Four mop types were included in the comparison:

  • The old, manual mop and bucket of water method
  • A non-battery spray mop that comes with 2, reusable, microfiber pads
  • Popular battery-operated spray mop with disposable pads and cleaning solution containers
  • Electric steam mop

 
Gathering this level of detail was part of a regular day for me in my corporate job so I do take this kind of data very seriously. Further down the page you’ll see what went into the calculations.

Steam Mop Cost Comparison Infographic

So, the old method of mopping costs almost $100/year and never sees any reduction in follow-up years because you have to replace those mops. They aren’t meant to last forever.

While the price of a steam mop is higher than the other types, it should last for many years thereby reducing your expense in future years making the purchase worthwhile. In terms of total costs for the first year, it’s still cheaper than either the mop and bucket or the battery powered option since no cleaning solution is required.

At first, it seems shocking that a cheap squeeze mop and a bucket of water with cleaning solution could cost as much as it does. In order to understand how this could be the case, think about how much water you end up pouring down the drain after each mopping session and how much extra cleaning solution was also in that water you didn’t use.

That’s a lot of waste that adds up over time, right? What the newer mops have done is to improve efficiency such that water usage and chemical waste are both reduced. Makes sense. That’s their edge!

Keep Mopping Costs to a Minimum

This understanding of how newer mops are cheaper to use than the old method of cleaning our floors can also be a trap. It highlights the benefits of switching to a new method but some of those newer mops are designed to make you buy a greater number of replacement items in order to continue using them.

This means that choosing a mop that requires as few replacement pieces as possible can help you keep your costs to a minimum.
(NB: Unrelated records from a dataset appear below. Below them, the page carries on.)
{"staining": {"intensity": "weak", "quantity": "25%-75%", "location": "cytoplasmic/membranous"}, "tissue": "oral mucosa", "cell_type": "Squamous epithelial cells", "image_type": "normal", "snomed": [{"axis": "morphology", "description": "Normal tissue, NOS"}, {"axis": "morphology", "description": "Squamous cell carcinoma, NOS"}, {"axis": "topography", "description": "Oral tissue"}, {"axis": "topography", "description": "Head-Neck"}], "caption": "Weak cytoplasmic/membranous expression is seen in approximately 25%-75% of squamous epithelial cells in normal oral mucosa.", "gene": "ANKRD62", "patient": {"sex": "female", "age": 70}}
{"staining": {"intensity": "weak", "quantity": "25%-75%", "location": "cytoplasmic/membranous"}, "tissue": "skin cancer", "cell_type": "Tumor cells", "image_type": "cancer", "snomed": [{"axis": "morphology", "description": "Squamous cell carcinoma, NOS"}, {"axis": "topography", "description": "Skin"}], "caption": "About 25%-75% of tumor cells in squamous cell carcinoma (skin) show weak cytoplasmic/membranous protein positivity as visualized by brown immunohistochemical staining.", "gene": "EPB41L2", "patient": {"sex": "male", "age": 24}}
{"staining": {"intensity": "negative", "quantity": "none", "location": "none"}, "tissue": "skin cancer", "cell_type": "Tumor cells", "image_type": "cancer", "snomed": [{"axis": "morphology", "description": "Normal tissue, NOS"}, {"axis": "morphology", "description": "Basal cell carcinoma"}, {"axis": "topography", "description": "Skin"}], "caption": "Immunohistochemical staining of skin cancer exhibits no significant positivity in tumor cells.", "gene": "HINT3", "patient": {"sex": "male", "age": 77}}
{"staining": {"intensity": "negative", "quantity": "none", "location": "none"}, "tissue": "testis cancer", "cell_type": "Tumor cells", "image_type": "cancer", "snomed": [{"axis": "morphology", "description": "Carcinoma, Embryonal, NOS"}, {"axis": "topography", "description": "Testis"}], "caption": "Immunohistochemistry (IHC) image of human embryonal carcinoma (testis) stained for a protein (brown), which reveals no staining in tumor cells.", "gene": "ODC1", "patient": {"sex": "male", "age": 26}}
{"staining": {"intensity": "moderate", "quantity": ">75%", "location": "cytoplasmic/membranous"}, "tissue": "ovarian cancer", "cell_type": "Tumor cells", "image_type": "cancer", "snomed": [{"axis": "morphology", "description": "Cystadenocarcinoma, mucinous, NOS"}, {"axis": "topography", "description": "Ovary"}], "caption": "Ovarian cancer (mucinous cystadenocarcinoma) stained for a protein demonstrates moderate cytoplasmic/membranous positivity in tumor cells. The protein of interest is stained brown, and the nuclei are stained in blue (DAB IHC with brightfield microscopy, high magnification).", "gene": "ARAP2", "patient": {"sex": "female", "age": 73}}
How to Keep Mopping Costs Down

Data and Assumptions Used in the Calculations

The costs were determined based on mopping a 20 x 20 foot area (or 400 square feet) once a week for a year. The expense for each method includes everything you have to use to operate the mop and complete the task including utility expenses.

The first year for each includes the cost to acquire the particular mop.

Cost to Operate a Floor Mop with Bucket

This option includes the cost of the mop and bucket in year 1, 2 gallons of water per mopping session at $.003 per gallon (an average cost for households in the US), 1/2 cup of cleaning solution (I used Pinesol to calculate the expense), and the need to replace the mop in year 2.

It doesn’t include – but should be counted as negatives – the fact that this method requires more physical effort than the other methods, takes longer, and can sometimes require you go through multiple buckets of water per session.

Cost to Operate a Non-Battery Spray Mop with Microfiber Pads

These mops are cheap and the microfiber pads should last a year. Replacement pads are also cheap. The mop includes a refillable bottle that holds your own cleaning solution.

This option includes the cost to buy the mop in year 1, water, cleaning solution, and replacement pads needed every 12 months.

Cost to Operate a Battery Spray Mop with Disposable Pads

Boy, the companies that make the battery mops with pads you have to keep buying are very smart. They hook you with their ease of use while putting in a direct line to your wallet.

This option includes what it costs to buy the original starting kit and mop, disposable pads to last a year, batteries (a total of 8 AA for the year), and 6.5 pre-filled cleaning solution bottles.

Cost to Operate a Steam Mop

The price of a steam mop is higher than the others but it should last longer and has the benefit of being able to clean and sanitize without any chemicals. I used the current price for one of the best rated, best-selling models available online.

This option also includes the cost of water used and electricity at an average expense of $.1047 per kilowatt hour with a device that operates at 1500 watts for 15 minutes to complete the mopping task. Added to each subsequent year was the cost of replacement microfiber pads.

What’s not included – but should count as a positive – is that this method takes the least amount of physical effort. The steam does most of the work.

Have You Switched to a Newer Mop?

Some people look at charts and can read them like a book while others will have their eyes glaze over. That’s okay. The main point is that when you compare the cost of different mop types the old bucket of water method is not as cheap nor as efficient as you may have thought. Newer mops are worth considering and then try to avoid the ones that make you buy lots of repeat products so you can save money, time, and have nice, clean floors.